Second, the technical measures proposed do not present a solution to the unique needs of elections. Voting is a two-party semi-anonymous transaction. Voters must be able to vote without revealing how they voted (known as the Australian Ballot) lest they be subject to intimidation or vote selling (such as beatings or bribes). Elections must be secure en masse lest honest votes be drowned by dishonest ones. Any system that allows outsiders to connect a voter to a vote, or to intercept and alter votes, gives that up. This is what allowed the man in the middle attack that took place in North Carolina.
This is fundamentally different from online shopping where the shopper, the vendor, and the financial service are each known, and transactions are independent. While the technologies involved are opaque, users can almost always follow the money. Despite this, online fraud still costs companies and individuals millions each year. Ultimately, online transactions are not so much secure as they are insured by parties who make enough to cover their losses. That is not possible with voting.
Third, it makes sense to adopt a fundamentally conservative view of election technology. The decisions of elections officials, decisions the author unfairly dismisses as "draconian, discriminatory, and unsafe" are often driven by legal mandates and hard-won experience that have been crafted over decades. Relevant laws in most jurisdictions mandate public access.
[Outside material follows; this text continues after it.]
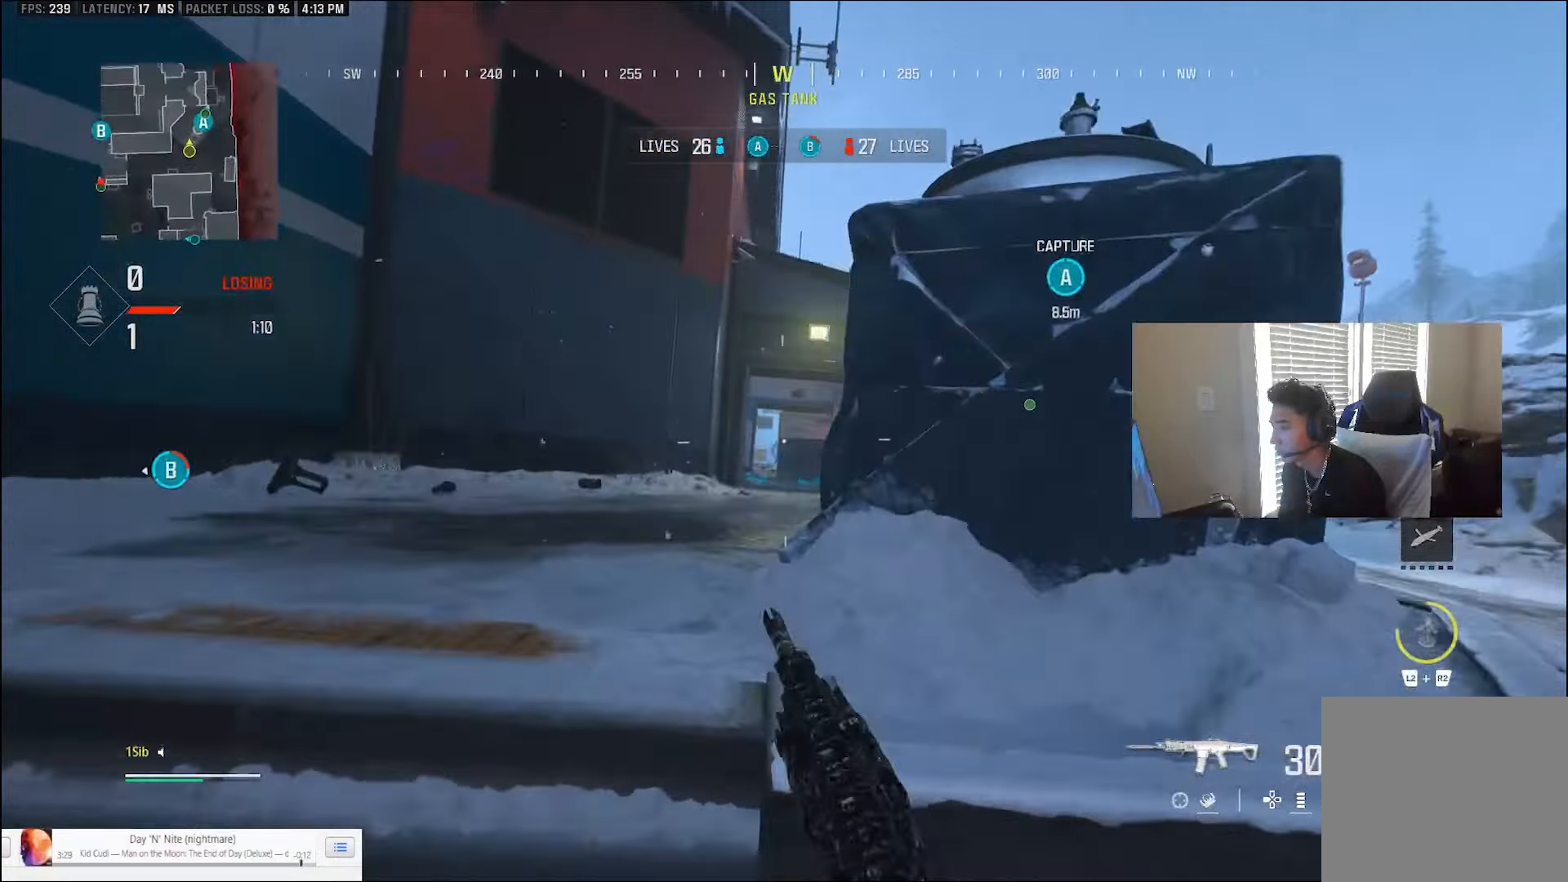
{"dt_ms": 500, "buttons": ["L3"], "left_stick": "up", "right_stick": "center", "events": [[33, "CIRCLE", "up"], [200, "L3", "up"], [300, "L3", "down"], [400, "L3", "up"], [467, "L3", "down"]]}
If anything, it is the rise of e-voting that has hidden the process from the general public. This is why many good government groups back paper ballots with electronic tabulation. Paper, when properly secured with a clear chain of custody, provides a public, machine-independent check on otherwise opaque systems.
Fourth, the column argues for Internet voting based upon the assumption that it would increase turnout. However, there is little guarantee of that. Indeed, one recent study of Internet voting by Micha Germann and Uwe Serdült entitled "Internet Voting and Turnout: Evidence from Switzerland" concluded that Internet voting did not increase turnout over traditional methods.
Elections are an essential public process. As David Eckhardt of Carnegie Mellon University has noted, voters must have a clear method to publicly verify that things are working as they should. Absent that, the system is both illegitimate and insecure. Any model that cannot provide that is unacceptable, and the premise that we will figure it out over time is never good enough.
Collin F. Lynch, Raleigh, NC, USA
Access to voting is a fundamental democratic principle. The use of mail-in ballots sent to all voters increases turnout, showing that in-person voting inhibits participation. Moreover, mail-in ballots reduce the cost of holding an election. These factors are even more favorable for Internet voting. Any technology that increases convenience and cost savings consistently upsets established norms, and that will be the case with voting.